# Vente ipad 3 mini 64 Go gagné - facture ?



## Missbeya (26 Novembre 2014)

Bonjour 
j'ai gagné un ipad mini 3 64 Go il y a une semaine à un concours facebook. Je veux le vendre car j'en ai déjà un.
Comment faire pour la facture ? car je ne l'ai pas. Faut-il demander à l'organisateur du concours ? 

merci de vos idées
Béatrice


----------



## Bruno de Malaisie (26 Novembre 2014)

Peut être prouver que tu l'as effectivement gagné. Je ne sais pas trop en fait. Je ne gagne pas souvent aux jeux


Sent from my iPad using Forums iGeneration


----------



## Jura39 (26 Novembre 2014)

Missbeya a dit:


> Bonjour
> j'ai gagné un ipad mini 3 64 Go il y a une semaine à un concours facebook. Je veux le vendre car j'en ai déjà un.
> Comment faire pour la facture ? car je ne l'ai pas. Faut-il demander à l'organisateur du concours ?
> 
> ...



Oui a l'organisateur du concours sinon vend le tiens et garde celui la


----------



## Missbeya (26 Novembre 2014)

Bonjour,
Merci pour ta réponse rapide. Oui en effet j'ai un papier A4 avec le logo de la boite et un texte disant "bravo tu as gagné ..... en participant à notre jeu". Rien d'autre. C'est délicat de demander la facture à la boite ? ou alors je ne dis pas que je vends mais que c'est au cas où ?

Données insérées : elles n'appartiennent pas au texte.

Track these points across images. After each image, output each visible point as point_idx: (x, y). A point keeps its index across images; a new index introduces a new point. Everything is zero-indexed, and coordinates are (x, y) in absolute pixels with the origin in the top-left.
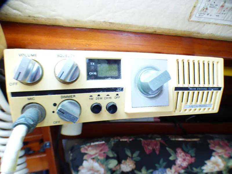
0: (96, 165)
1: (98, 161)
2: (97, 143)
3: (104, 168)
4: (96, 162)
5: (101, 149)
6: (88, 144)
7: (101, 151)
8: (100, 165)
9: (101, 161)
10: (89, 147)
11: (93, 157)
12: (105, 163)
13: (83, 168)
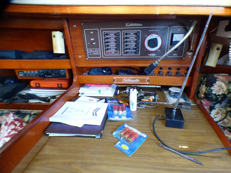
0: (223, 84)
1: (224, 83)
2: (224, 74)
3: (226, 88)
4: (223, 83)
5: (226, 77)
6: (219, 74)
7: (226, 78)
8: (225, 85)
9: (226, 83)
10: (219, 75)
11: (222, 80)
12: (228, 85)
13: (216, 84)
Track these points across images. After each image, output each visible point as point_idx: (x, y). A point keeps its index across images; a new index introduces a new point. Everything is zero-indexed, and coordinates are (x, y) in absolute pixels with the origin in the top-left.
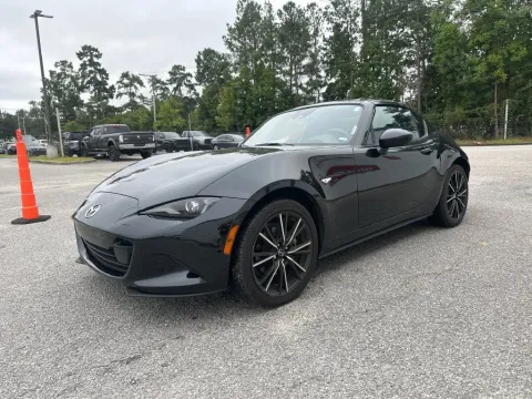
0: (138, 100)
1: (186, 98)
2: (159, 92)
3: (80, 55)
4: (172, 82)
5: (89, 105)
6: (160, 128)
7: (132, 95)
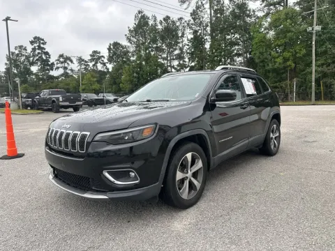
0: (69, 72)
1: (100, 71)
2: (83, 67)
3: (32, 43)
4: (91, 60)
5: (36, 75)
6: (83, 90)
7: (65, 68)
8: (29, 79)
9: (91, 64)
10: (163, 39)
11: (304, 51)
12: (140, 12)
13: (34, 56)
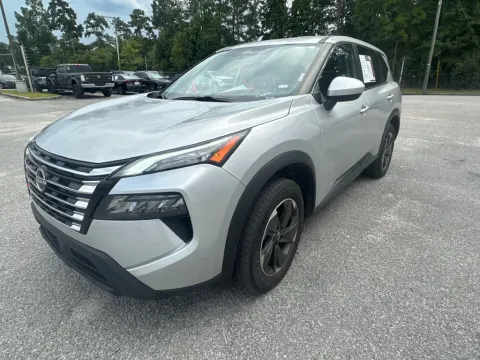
0: (104, 39)
1: (145, 39)
2: (122, 33)
4: (133, 24)
5: (62, 42)
6: (123, 65)
7: (99, 34)
8: (52, 49)
9: (133, 30)
11: (424, 16)
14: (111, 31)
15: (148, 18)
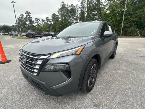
1: (49, 24)
2: (44, 22)
3: (26, 13)
4: (46, 20)
5: (28, 25)
6: (44, 30)
7: (38, 23)
8: (26, 26)
9: (46, 22)
10: (70, 13)
11: (119, 19)
12: (63, 2)
13: (27, 18)
14: (41, 22)
15: (50, 19)
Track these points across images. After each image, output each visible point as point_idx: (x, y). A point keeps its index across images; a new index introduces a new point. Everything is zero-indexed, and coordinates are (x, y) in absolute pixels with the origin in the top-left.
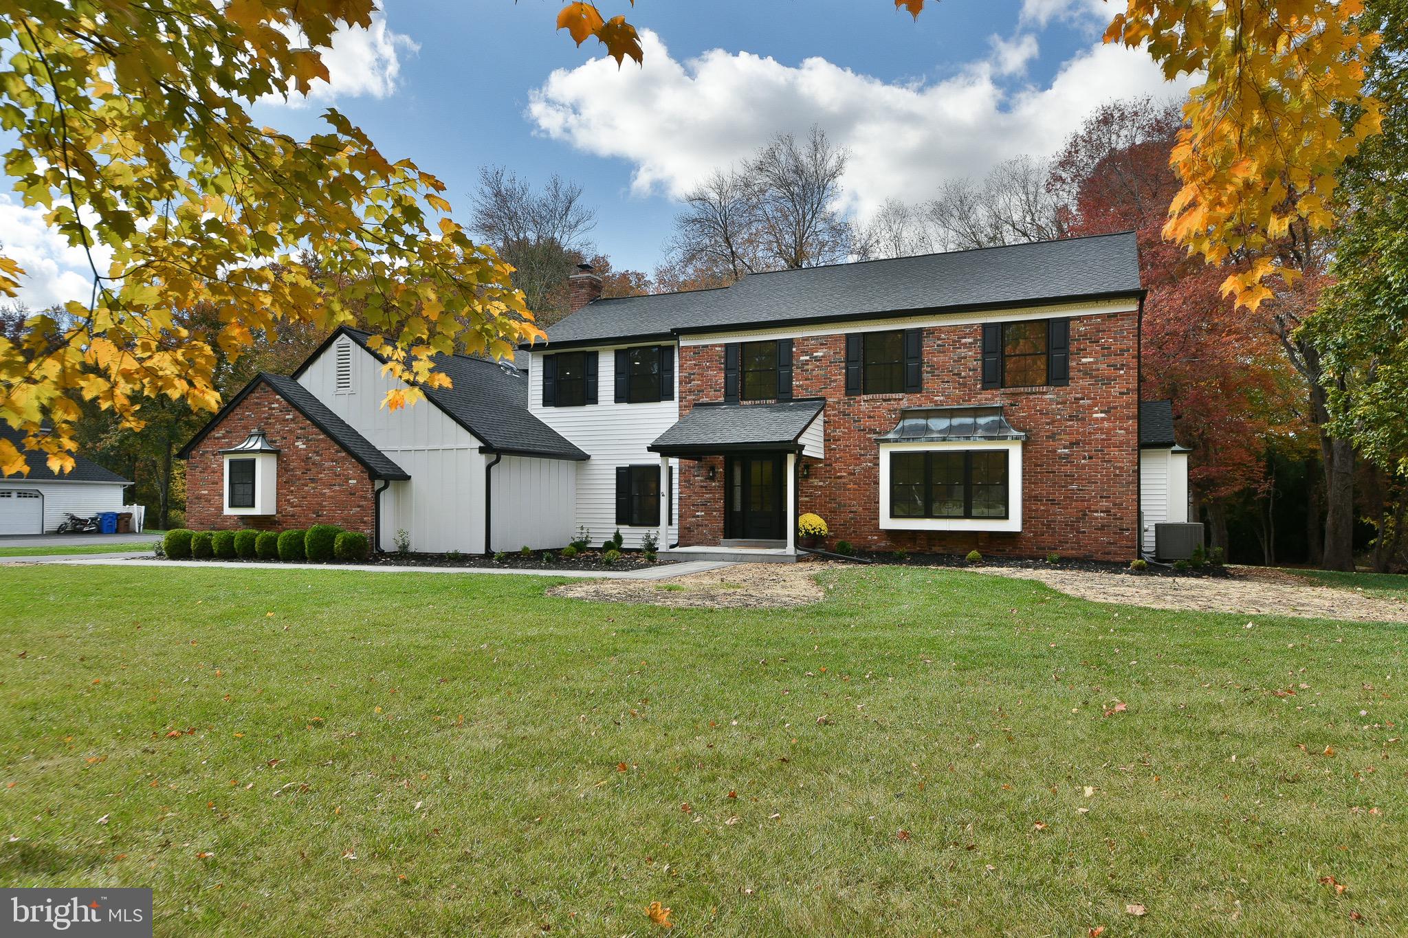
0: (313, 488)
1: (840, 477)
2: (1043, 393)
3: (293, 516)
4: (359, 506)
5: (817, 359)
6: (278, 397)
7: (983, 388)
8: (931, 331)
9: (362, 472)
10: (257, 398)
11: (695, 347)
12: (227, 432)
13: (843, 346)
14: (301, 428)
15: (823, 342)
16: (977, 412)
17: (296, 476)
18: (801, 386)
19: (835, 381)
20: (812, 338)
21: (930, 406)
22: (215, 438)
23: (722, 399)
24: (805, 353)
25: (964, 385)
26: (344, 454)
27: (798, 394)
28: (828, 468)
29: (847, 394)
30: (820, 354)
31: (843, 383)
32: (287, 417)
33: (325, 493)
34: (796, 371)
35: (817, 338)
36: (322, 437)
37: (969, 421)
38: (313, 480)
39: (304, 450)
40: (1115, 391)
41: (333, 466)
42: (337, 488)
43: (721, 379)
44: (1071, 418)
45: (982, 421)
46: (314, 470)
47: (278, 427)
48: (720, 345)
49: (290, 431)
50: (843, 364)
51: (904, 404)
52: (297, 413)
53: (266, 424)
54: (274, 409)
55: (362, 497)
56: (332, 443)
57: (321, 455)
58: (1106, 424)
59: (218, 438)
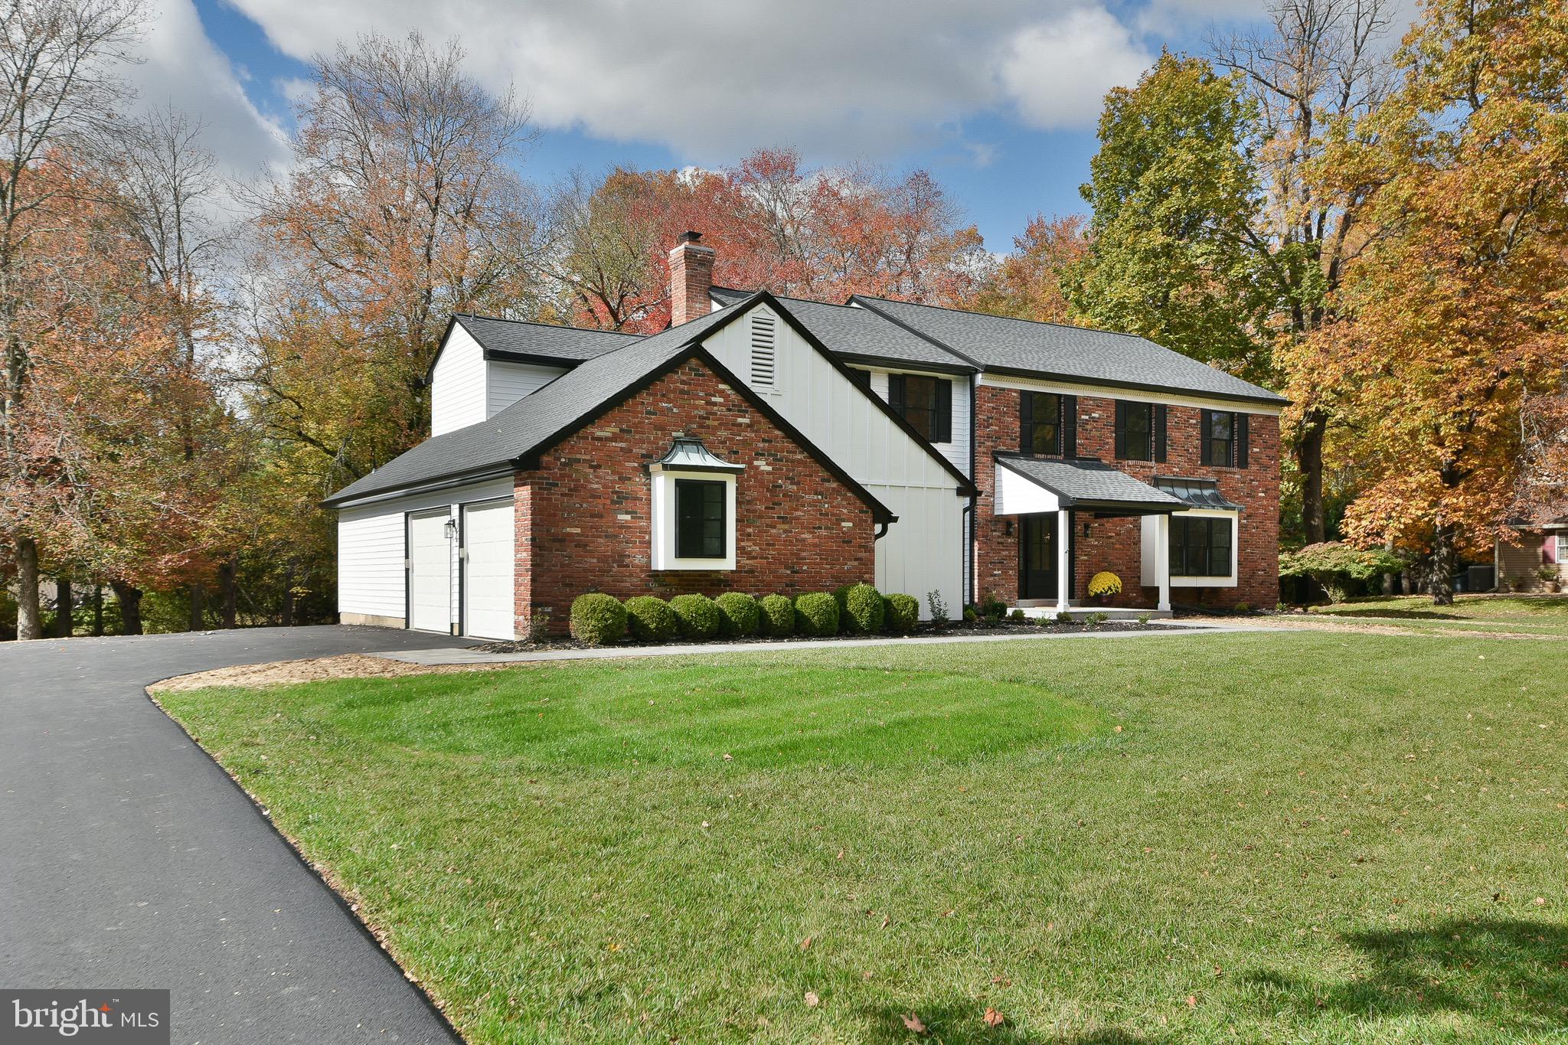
0: (785, 531)
1: (1110, 537)
2: (1234, 473)
3: (751, 571)
4: (856, 560)
5: (1094, 420)
6: (722, 386)
7: (1202, 465)
8: (1172, 408)
9: (861, 512)
10: (683, 382)
11: (994, 388)
12: (622, 430)
13: (1113, 410)
14: (764, 441)
15: (1099, 403)
16: (1201, 485)
17: (755, 511)
18: (1082, 445)
19: (1107, 443)
20: (1091, 398)
21: (1170, 476)
22: (593, 439)
23: (1017, 450)
24: (1085, 412)
25: (1190, 460)
26: (835, 485)
27: (1081, 452)
28: (1102, 528)
29: (1116, 458)
30: (1097, 415)
31: (1113, 446)
32: (740, 420)
33: (804, 540)
34: (1079, 429)
35: (1094, 399)
36: (799, 457)
37: (1198, 492)
38: (784, 519)
39: (768, 473)
40: (1270, 476)
41: (819, 501)
42: (823, 532)
43: (1016, 427)
44: (1249, 495)
45: (1207, 492)
46: (786, 505)
47: (723, 434)
48: (1015, 391)
49: (745, 443)
50: (1113, 428)
51: (1154, 471)
52: (758, 416)
53: (701, 426)
54: (715, 404)
55: (860, 546)
56: (816, 467)
57: (798, 483)
58: (1265, 503)
59: (600, 439)
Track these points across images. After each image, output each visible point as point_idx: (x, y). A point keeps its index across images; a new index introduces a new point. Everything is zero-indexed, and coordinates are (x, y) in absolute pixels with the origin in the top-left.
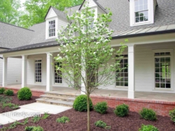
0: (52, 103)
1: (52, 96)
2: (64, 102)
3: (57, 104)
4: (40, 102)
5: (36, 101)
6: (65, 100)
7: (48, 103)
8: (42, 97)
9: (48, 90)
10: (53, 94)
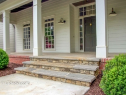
0: (41, 76)
1: (41, 63)
2: (67, 75)
3: (51, 78)
4: (22, 73)
5: (14, 72)
6: (67, 70)
7: (34, 75)
8: (25, 65)
9: (35, 53)
10: (43, 59)
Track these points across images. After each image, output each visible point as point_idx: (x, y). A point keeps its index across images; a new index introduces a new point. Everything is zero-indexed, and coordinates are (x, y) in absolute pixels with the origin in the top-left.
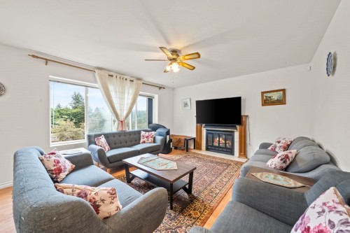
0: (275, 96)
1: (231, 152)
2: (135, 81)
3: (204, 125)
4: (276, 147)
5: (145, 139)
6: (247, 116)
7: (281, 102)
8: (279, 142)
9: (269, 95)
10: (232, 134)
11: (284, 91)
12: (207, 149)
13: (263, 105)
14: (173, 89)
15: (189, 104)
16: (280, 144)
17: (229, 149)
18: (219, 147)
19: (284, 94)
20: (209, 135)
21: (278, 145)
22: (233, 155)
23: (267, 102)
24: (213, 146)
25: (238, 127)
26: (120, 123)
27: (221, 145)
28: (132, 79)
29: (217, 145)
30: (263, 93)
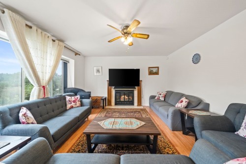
0: (155, 70)
1: (132, 103)
2: (57, 41)
3: (113, 87)
4: (159, 97)
5: (73, 104)
6: (141, 81)
7: (157, 73)
8: (160, 94)
9: (152, 69)
10: (132, 92)
11: (158, 68)
12: (116, 104)
13: (149, 75)
14: (85, 57)
15: (100, 71)
16: (162, 96)
17: (131, 101)
18: (124, 101)
19: (158, 69)
20: (117, 94)
21: (161, 96)
22: (134, 105)
23: (151, 73)
24: (120, 101)
25: (136, 87)
26: (42, 89)
27: (125, 100)
28: (54, 39)
29: (123, 100)
30: (149, 68)
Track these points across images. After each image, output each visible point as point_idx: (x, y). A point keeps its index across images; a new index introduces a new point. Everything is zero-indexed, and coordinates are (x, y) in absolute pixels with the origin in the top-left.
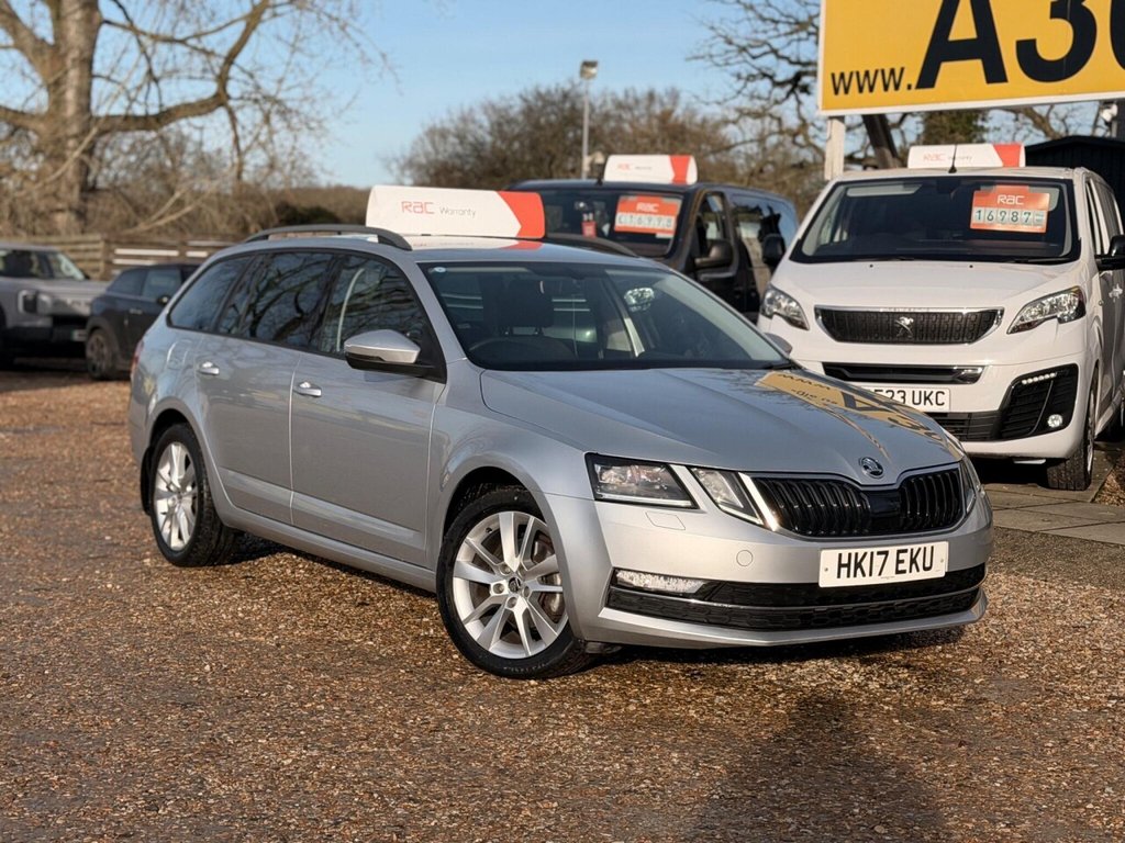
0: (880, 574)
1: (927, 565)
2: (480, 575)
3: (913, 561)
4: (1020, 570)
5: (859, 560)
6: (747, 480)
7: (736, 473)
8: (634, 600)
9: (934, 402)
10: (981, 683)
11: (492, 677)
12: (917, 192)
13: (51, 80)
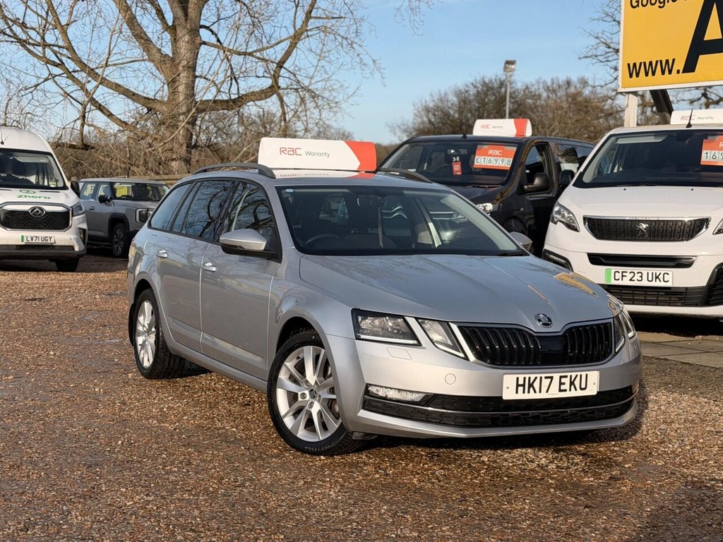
0: (547, 392)
1: (583, 386)
2: (293, 387)
3: (572, 383)
4: (701, 393)
5: (531, 382)
6: (455, 328)
7: (447, 322)
8: (380, 405)
9: (662, 280)
10: (629, 468)
11: (299, 453)
12: (664, 140)
13: (170, 80)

---------- Nouveau message ajouté à 13h16 ---------- Le message précédent a été envoyé à 13h13 ----------

Jura39200. Merci je vais contacter l'organisateur et sinon je garde celui là et je vends le mien qui est un 2 mini de 32 Go alors que là c'est un 3 de 64 Go.
Merci à vous deux pour vos réponses.
Bonne journée


----------



## Twister59 (26 Novembre 2014)

Je pense qu'ils sont obliger de fournir la facture sinon comment tu fait si il a un problème ou bien juste pour prouver qu'il est acheter et non "tomber" du camion


----------



## Missbeya (26 Novembre 2014)

Tiwster59 : très juste. Je viens d'envoyer un mail. je vais voir


----------



## Jura39 (26 Novembre 2014)

et la facture peux être utile pour la garantie


----------



## mistake (30 Novembre 2014)

jura39200 a dit:


> et la facture peux être utile pour la garantie




Je ne pense pas que la garantie pose problème sans facture. Les produits Apple sont tracés à partir de leur numéro de série. 
J'ai déjà envoyé 3 produits Apple en SAV et la facture ne m'a jamais été demandée. 
Mais c'est sur que pour une revente il est préférable d'avoir la facture afin de rassurer l'acheteur...


----------



## cillab (30 Novembre 2014)

jura39200 a dit:


> et la facture peux être utile pour la garantie





 quelle chance j'ais ganer un tv  chez AFIBEL  j'ais la phocopie du gain 
cela fait deux ans cela m'inquiete ,la garantie va étres obsoléte 
j'ais pas encore le poste,mais je voudrais vendre mon reçu
cela peut t'il poser un probléme  c'est la saison des affaires ,bientot Noêl


----------



## flotow (30 Novembre 2014)

J'avais gagné un iPhone 3GS sur twitter, je n'ai jamais reçu de facture.
De toute façon, il est tombé en panne bien après la fin de la garantie donc je ne me suis jamais posé la question


----------



## Jura39 (30 Novembre 2014)




----------



## iAssist (9 Décembre 2014)

mistake a dit:


> Je ne pense pas que la garantie pose problème sans facture. Les produits Apple sont tracés à partir de leur numéro de série.
> J'ai déjà envoyé 3 produits Apple en SAV et la facture ne m'a jamais été demandée.
> Mais c'est sur que pour une revente il est préférable d'avoir la facture afin de rassurer l'acheteur...



Je confirme inutile de posséder physiquement la facture, la garantie Apple se fait uniquement grâce au numéro de série.


----------



## cillab (9 Décembre 2014)

iAssist a dit:


> Je confirme inutile de posséder physiquement la facture, la garantie Apple se fait uniquement grâce au numéro de série.





 je comfirme ,mais j'aime bien avoir mon tiquet de caisse ou ma FACTURE


----------



## Jura39 (9 Décembre 2014)

cillab a dit:


> je comfirme ,mais j'aime bien avoir mon tiquet de caisse ou ma FACTURE



Je plussoie


----------